In sum, for centuries human nature has been conceived as having two sides: a rational, admirable side and an emotional, darker side. Aristotle, St. Thomas Aquinas, and Freud all espoused such a view. Economics has generally emphasized the former, whereas neuropsychology, psychiatry, and clinical psychology have emphasized the latter. Cognitive and social neuroscience are now providing evidence for a more interactive, unified view. Although it is popular in science to highlight the foibles of cognitive biases in choice behavior, the same irrational processes that at times produce these foibles are also the foundation of some of the finest human qualities. Positive illusions of a spouse produce longer and happier marriages (19). Without a biased weighting of the odds, few would begin a new business, run for public office, or seek to change society for the better. Simply going by statistics alone, it may be irrational for individuals to assume they can paint a masterpiece, make a breakthrough in science, or marry for life. And yet humans are not all so rational that they avoid putting paint to canvas, a lifetime into scientific inquiry, or a ring on their beloved's finger.

Neuroscience research can constrain and inspire hypotheses about choice processes, foster experimental tests of otherwise indistinguishable theoretical explanations or behavioral outcomes and, in so doing, increase the scope and comprehensiveness of choice theories. These advances require an understanding of the limitations and advantages of various methods and measures (e.g., PET and more recently, functional magnetic resonance imaging, response time, behavior) so they can be used in a convergent fashion to illuminate mechanisms underlying choice. The differential appearance of some cortical regions in some experimental conditions and not in others is not sufficient itself to demonstrate the operation of different choice processes. The present data from Dickhaut et al. (6) suggest that choices emerge from the use of calculation, affective evaluation and motor processes, and apparent differences reflect the emphasis of a task rather than the nature of the mechanism itself. Identifying the specific nature, timing, and integration of the component processes underlying choice; the antecedents and moderators of different choice processes; and the unique consequences of the choices (e.g., prediction of behavior, persistence, resistance to change) resulting from different choice processes (20) remain important scientific challenges.
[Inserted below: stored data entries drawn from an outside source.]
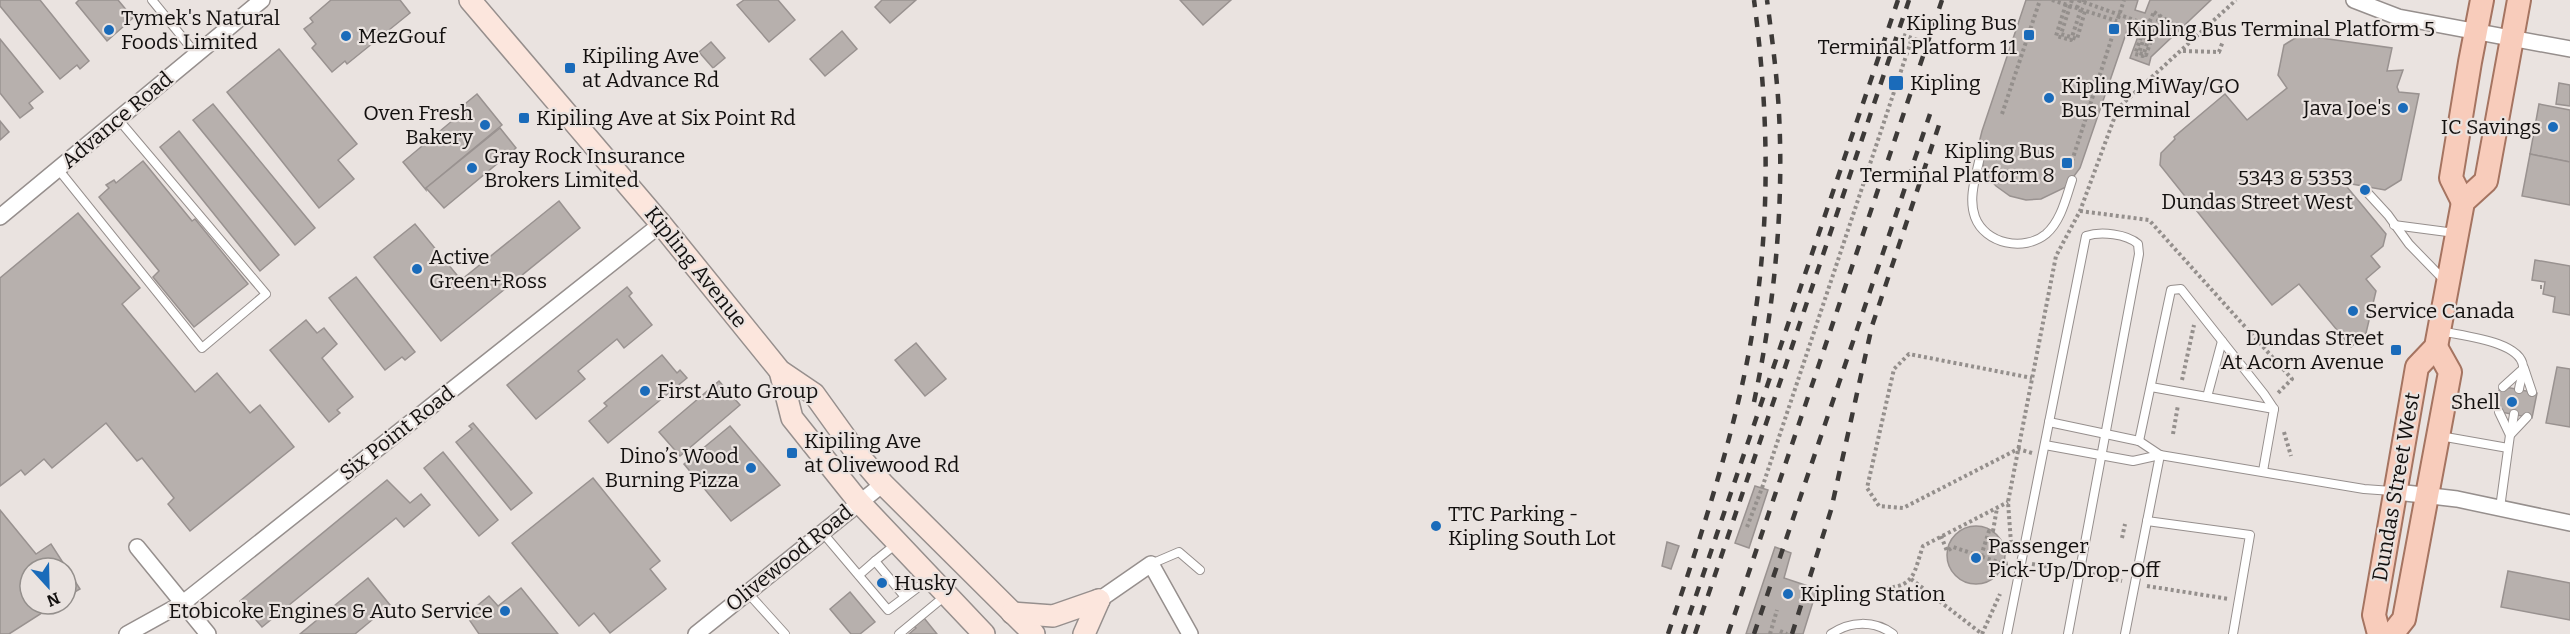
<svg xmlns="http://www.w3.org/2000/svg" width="2570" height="634" viewBox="0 0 2570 634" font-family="Bitter,serif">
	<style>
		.building { fill: #b7b0ad; stroke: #999290; stroke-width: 1.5 }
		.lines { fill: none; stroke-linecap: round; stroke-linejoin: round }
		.service-casing { stroke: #968f8d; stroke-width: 10 }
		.minor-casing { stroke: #968f8d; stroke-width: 18 }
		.secondary-casing { stroke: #968f8d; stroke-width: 24 }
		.primary-casing { stroke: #a57461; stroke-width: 26 }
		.path { stroke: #948f8c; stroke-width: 4; stroke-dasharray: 3 3; stroke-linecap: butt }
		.service { stroke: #fff; stroke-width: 8 }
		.minor { stroke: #fff; stroke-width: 15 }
		.secondary { stroke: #fce6dd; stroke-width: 21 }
		.primary { stroke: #f8ccbb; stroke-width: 22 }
		.rail { stroke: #3d3a38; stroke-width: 4.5; stroke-dasharray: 10 10; stroke-linecap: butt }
		.path-bridge { stroke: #948f8c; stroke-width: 4; stroke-dasharray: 3 3; stroke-linecap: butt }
		.poi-dot { fill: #1a6bba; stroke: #eae3e0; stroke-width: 2 }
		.labels { text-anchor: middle; stroke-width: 4.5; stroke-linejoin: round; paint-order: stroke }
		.poi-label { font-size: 21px; fill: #13100f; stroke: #eae3e0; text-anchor: start }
		.street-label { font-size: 21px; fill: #13100f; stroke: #eae3e0 }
	</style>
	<rect width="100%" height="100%" fill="#eae3e0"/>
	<g class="building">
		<path d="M0 0H40L89 61 80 69 77 65 60 79 0 6Z"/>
		<path d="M79 0H118L133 18 107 41 76 3Z"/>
		<path d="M331 0H400L410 13 347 64 345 61 332 72 312 48 316 44 304 29 313 22 310 18Z"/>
		<path d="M744 0H778L795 20 769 42 737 5Z"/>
		<path d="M882 0H916L890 23 875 7Z"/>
		<path d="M1180 0H1231L1203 25Z"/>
		<path d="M2026 0H2138L2135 10 2145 13 2150 0H2211L2151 57 2149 65 2130 58 2140 31 2128 28 2080 168 2066 187 2041 199 2026 200 2010 196 1996 186 1987 176 1980 157 1979 143 1982 131Z"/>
		<path d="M842 31 857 49 825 76 810 59Z"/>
		<path d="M2300 35 2392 48 2387 71 2403 70 2397 87 2399 92 2419 94 2401 180 2385 190 2346 183 2347 187 2386 234 2383 246 2371 256 2380 267 2366 279 2376 291 2366 333 2351 347 2299 284 2272 305 2160 165 2161 153 2175 139 2174 137 2225 94 2247 120 2287 88 2278 75 2284 45Z"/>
		<path d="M0 39 43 92 29 103 33 108 20 118 0 93Z"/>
		<path d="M711 42 725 58 713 68 699 52Z"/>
		<path d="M279 49 357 144 338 160 354 179 319 208 227 92Z"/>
		<path d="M2559 83 2570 85V106L2556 104Z"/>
		<path d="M477 94 502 125 426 188V190L403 162 452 121 449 117Z"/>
		<path d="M213 104 315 228 295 245 193 120Z"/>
		<path d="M2539 104 2570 110V162L2530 154Z"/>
		<path d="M0 121 9 132 0 140Z"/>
		<path d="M500 128 516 148 444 208 426 188Z"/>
		<path d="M179 131 279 255 260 271 160 147Z"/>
		<path d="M2530 154 2570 162V205L2522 196Z"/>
		<path d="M143 161 192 221 195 219 248 284 194 327 153 277 159 271 99 197 109 188 106 185 114 180 116 183Z"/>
		<path d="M559 201 580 228 441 341 374 257 415 224 461 280Z"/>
		<path d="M78 213 140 288 122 304 195 392 217 373 250 413 260 405 294 447 190 531 168 504 174 498 142 458 137 461 106 423 52 468 44 459 25 475 21 470 0 486V278Z"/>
		<path d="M2535 260 2570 266V315L2553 312 2555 297 2543 294 2545 282 2532 280Z"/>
		<path d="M356 277 415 352 405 360 402 357 385 370 329 298Z"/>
		<path d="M627 287 632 293 629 296 652 325 624 348 617 339 578 371 585 379 536 419 507 385Z"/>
		<path d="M306 320 317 333 324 328 337 344 322 358 353 397 337 410 340 413 329 422 270 350Z"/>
		<path d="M916 343 946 379 925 396 895 360Z"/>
		<path d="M662 355 677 373 680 370 687 378 608 443 589 421 607 406 604 403Z"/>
		<path d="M2557 367 2570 369V427L2546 423Z"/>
		<path d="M719 381 740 405 680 456 659 432Z"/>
		<path d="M2500 386 2537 393 2532 418 2495 411Z"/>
		<path d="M473 423 532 493 511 510 456 442 472 429 469 426Z"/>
		<path d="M730 426 780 485 731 521 684 464Z"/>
		<path d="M443 452 498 520 479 536 424 468Z"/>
		<path d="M593 478 660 561 650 569 666 589 610 633 594 613 579 626 512 543Z"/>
		<path d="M387 480 410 503 421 494 430 505 404 527 396 518 262 627 240 601Z"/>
		<path d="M1755 486 1768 490 1749 548 1735 543Z"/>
		<path d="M0 510 36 554 51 544 80 589 66 597V568H30V604H56L9 634H0Z"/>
		<circle cx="1976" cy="555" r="29"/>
		<path d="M1667 542 1679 546 1671 569 1662 566Z"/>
		<path d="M1775 547 1791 553 1784 578 1817 589 1803 634H1746Z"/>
		<path d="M2508 571 2570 583V620L2501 607Z"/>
		<path d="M368 578 390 605 355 634H300Z"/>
		<path d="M521 588 558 634H479L466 615 489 596 498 606Z"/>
		<path d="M850 592 875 622 860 634H851L830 609Z"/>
		<path d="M924 618 937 634H909L916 628 914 626Z"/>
	</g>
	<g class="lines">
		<g class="service-casing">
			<g id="service">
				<path d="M152 0 196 54"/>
				<path d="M1980 157C1976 176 1968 198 1975 217 1985 244 2024 252 2046 234 2061 221 2066 198 2072 180"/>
				<path d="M58 169 202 348 266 294 118 119"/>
				<path d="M2365 190 2388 215 2409 244 2444 280"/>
				<path d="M2394 225 2455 233"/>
				<path d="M2441 331C2462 336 2520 341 2523 366 2524 373 2520 382 2519 389"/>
				<path d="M2151 387 2274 409"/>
				<path d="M2503 387 2524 368 2532 392"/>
				<path d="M2207 397 2222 341"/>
				<path d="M2499 412 2510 435"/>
				<path d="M2049 422 2139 441 2160 455"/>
				<path d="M2511 433 2514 414"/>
				<path d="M2440 436 2508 448"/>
				<path d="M2139 441 2171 290 2181 289 2264 394 2274 409 2263 471"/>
				<path d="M2045 445 2133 461 2160 455 2364 489 2392 491"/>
				<path d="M2500 508 2510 435 2527 417"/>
				<path d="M2147 521 2250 535 2233 634"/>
				<path d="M822 532 888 610 929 579"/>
				<path d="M875 561 896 544"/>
				<path d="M1151 564 1179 552 1200 570"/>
				<path d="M859 575 875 561 905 597"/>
				<path d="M747 592 785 634"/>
				<path d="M899 634 945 596"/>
				<path d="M1831 634C1850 621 1874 620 1893 634"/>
				<path d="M2007 634 2086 236C2101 231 2127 234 2138 244L2139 254 2068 634"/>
				<path d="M2125 634 2160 455"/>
			</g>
		</g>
		<g class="minor-casing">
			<g id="minor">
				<path d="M2354 0 2398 17 2570 49"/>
				<path d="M0 217 262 0"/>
				<path d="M2397 492 2457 499 2570 523"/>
				<path d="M137 547 208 634"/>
				<path d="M1099 600 1151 564 1190 634"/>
				<path d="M127 634 183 603 661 224"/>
				<path d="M696 634 883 484"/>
			</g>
		</g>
		<g class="secondary-casing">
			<g id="secondary">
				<path d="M470 0 661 224 780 371 814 394 855 451 883 484 1034 634"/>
				<path d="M780 371 792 418 859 502 984 634"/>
				<path d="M1012 613 1053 616 1099 600"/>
				<path d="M1084 634 1099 600"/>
			</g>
		</g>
		<g class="primary-casing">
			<g id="primary">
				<path d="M2463 202 2451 178 2470 62 2482 0"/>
				<path d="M2379 634 2374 615 2417 367 2436 347 2463 202 2486 181 2519 0"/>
				<path d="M2392 634 2404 619 2450 372 2436 347"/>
			</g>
		</g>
		<g class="path">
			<path d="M2052 0 2117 21"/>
			<path d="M2072 0 2061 34 2077 39 2085 11"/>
			<path d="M2084 2V0"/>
			<path d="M2066 4 2056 36 2071 40 2081 9"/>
			<path d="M2077 8 2080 0"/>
			<path d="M2154 12 2196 39"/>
			<path d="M2148 25 2139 53 2146 55 2155 29"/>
			<path d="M2145 26 2135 54 2143 56 2152 28 2155 29 2160 15"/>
			<path d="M1903 35 1923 42"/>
			<path d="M2183 51 2219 52 2223 41"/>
			<path d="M2002 114 2040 0"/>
			<path d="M2070 167 2124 0"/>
			<path d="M2080 211 2149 220 2292 379 2277 394"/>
			<path d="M2540 287H2542"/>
			<path d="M2182 380 2194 325"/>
			<path d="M2284 432 2291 456"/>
			<path d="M2173 434 2178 405"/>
			<path d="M2032 453 2018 449 1903 508 1879 506 1867 488 1894 369 1909 354 2032 378"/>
			<path d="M1747 527 1762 488 1912 38"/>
			<path d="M1941 536 1947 551 1953 547 2004 564 2010 563"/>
			<path d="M2122 538 2125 524"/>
			<path d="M2011 543 2008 502 2056 256 2080 211 2118 108 2236 0"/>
			<path d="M1981 556 1989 531H1993L1997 508"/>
			<path d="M2032 564 2069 570"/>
			<path d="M2092 574 2122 581"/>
			<path d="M1911 579 1982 634"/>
			<path d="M2147 586 2229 599"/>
			<path d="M1886 588C1916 586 1914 571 1923 546L2008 502"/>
			<path d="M1780 631 1787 634"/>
			<path d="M1770 634 1777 610"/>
			<path d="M1982 634 2000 594"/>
		</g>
		<use href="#service" class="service"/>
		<use href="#minor" class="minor"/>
		<use href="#secondary" class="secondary"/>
		<use href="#primary" class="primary"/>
		<g class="rail">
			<path d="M1754 402C1774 308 1784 210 1779 113 1777 75 1772 38 1767 0"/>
			<path d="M1668 634C1696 551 1724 467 1743 381 1771 254 1771 128 1754 0"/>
			<path d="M1683 634 1898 0"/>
			<path d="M1695 634 1909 0"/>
			<path d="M1728 634 1942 0"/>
			<path d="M1754 634 1930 114"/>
			<path d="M1792 634 1831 510 1872 326 1942 116"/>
		</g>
		<path class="path-bridge" d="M2078 0 2148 25 2154 12"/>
	</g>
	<g class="poi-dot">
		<rect x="2108" y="23" width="12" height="12" rx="3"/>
		<circle cx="109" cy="30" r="6"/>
		<rect x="2023" y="29" width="12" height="12" rx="3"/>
		<circle cx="346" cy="36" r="6"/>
		<rect x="564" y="62" width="12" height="12" rx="3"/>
		<rect x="1888" y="75" width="16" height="16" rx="3"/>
		<circle cx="2049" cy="98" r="6"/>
		<circle cx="2403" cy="108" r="6"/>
		<rect x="518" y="112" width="12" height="12" rx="3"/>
		<circle cx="485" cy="125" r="6"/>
		<circle cx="2553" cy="127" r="6"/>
		<rect x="2061" y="157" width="12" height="12" rx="3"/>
		<circle cx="472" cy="168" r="6"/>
		<circle cx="2365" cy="190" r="6"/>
		<circle cx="417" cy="269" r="6"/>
		<circle cx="2353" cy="311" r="6"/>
		<rect x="2390" y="344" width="12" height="12" rx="3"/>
		<circle cx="645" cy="391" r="6"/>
		<circle cx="2512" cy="402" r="6"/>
		<rect x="786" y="447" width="12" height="12" rx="3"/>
		<circle cx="751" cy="468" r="6"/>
		<circle cx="1436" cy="526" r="6"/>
		<circle cx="1976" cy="558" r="6"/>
		<circle cx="882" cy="583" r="6"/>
		<circle cx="1788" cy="594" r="6"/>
		<circle cx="505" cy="611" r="6"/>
	</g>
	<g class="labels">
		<g class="poi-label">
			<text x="121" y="25">Tymek's Natural<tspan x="121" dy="24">Foods Limited</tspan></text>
			<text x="2017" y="30" text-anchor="end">Kipling Bus<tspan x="2017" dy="24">Terminal Platform 11</tspan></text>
			<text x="2126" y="36">Kipling Bus Terminal Platform 5</text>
			<text x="358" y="43">MezGouf</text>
			<text x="582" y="63">Kipiling Ave<tspan x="582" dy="24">at Advance Rd</tspan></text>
			<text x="1910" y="90">Kipling</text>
			<text x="2061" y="93">Kipling MiWay/GO<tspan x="2061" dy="24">Bus Terminal</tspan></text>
			<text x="2391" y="115" text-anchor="end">Java Joe's</text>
			<text x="473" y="120" text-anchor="end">Oven Fresh<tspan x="473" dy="24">Bakery</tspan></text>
			<text x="536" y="125">Kipiling Ave at Six Point Rd</text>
			<text x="2541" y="134" text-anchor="end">IC Savings</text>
			<text x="2055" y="158" text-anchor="end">Kipling Bus<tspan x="2055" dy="24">Terminal Platform 8</tspan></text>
			<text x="484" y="163">Gray Rock Insurance<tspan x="484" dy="24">Brokers Limited</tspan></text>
			<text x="2353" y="185" text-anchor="end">5343 &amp; 5353<tspan x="2353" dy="24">Dundas Street West</tspan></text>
			<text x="429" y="264">Active<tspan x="429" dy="24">Green+Ross</tspan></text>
			<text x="2365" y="318">Service Canada</text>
			<text x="2384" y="345" text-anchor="end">Dundas Street<tspan x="2384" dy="24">At Acorn Avenue</tspan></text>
			<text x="657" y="398">First Auto Group</text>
			<text x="2500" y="409" text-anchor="end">Shell</text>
			<text x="804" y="448">Kipiling Ave<tspan x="804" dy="24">at Olivewood Rd</tspan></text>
			<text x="739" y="463" text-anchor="end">Dino’s Wood<tspan x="739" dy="24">Burning Pizza</tspan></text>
			<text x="1448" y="521">TTC Parking -<tspan x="1448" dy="24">Kipling South Lot</tspan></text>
			<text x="1988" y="553">Passenger<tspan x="1988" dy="24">Pick-Up/Drop-Off</tspan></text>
			<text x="894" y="590">Husky</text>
			<text x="1800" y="601">Kipling Station</text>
			<text x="493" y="618" text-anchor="end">Etobicoke Engines &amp; Auto Service</text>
		</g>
		<g class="street-label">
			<text transform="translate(117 120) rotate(-40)" y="7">Advance Road</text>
			<text transform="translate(696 267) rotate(51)" y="7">Kipling Avenue</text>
			<text transform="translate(397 433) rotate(-38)" y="7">Six Point Road</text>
			<text transform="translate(2396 487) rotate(-80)" y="7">Dundas Street West</text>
			<text transform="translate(789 558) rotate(-39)" y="7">Olivewood Road</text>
		</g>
	</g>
	<g transform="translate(48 586) rotate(158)"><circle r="28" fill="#eae3e0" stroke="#948f8c" stroke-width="1.5"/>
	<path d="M0-4.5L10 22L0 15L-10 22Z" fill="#1a6bba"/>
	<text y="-9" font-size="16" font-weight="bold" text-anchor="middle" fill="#13100f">N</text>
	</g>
</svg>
Humans are not so rational that they avoid putting paint to canvas, a lifetime into scientific inquiry, or a ring on their beloved's finger.

Footnotes

See companion article on page 3536.

Relating individual differences in regional brain activity to choice and response time data provide an important additional means of examining the component processes underlying choice (18) that could be applied to data of the sort reported by Dickhaut et al. (6). For instance, Dickhaut et al.'s operationalization of risky lottery produced a lottery that not only had an equivalent expected value and higher variance compared to the paired lottery but also was a “surer-bet” (the minimum outcome in this lottery was a pay out of four whereas the minimum payout of the alternative was 0; see their figure 1A). It is possible that the individual differences reported by the authors were attributable in part to individual differences in the construal of risk in the alternatives in the risky context. Relating individual differences in the PET data to individual differences in choice and response time provide a means of examining this and related component processes.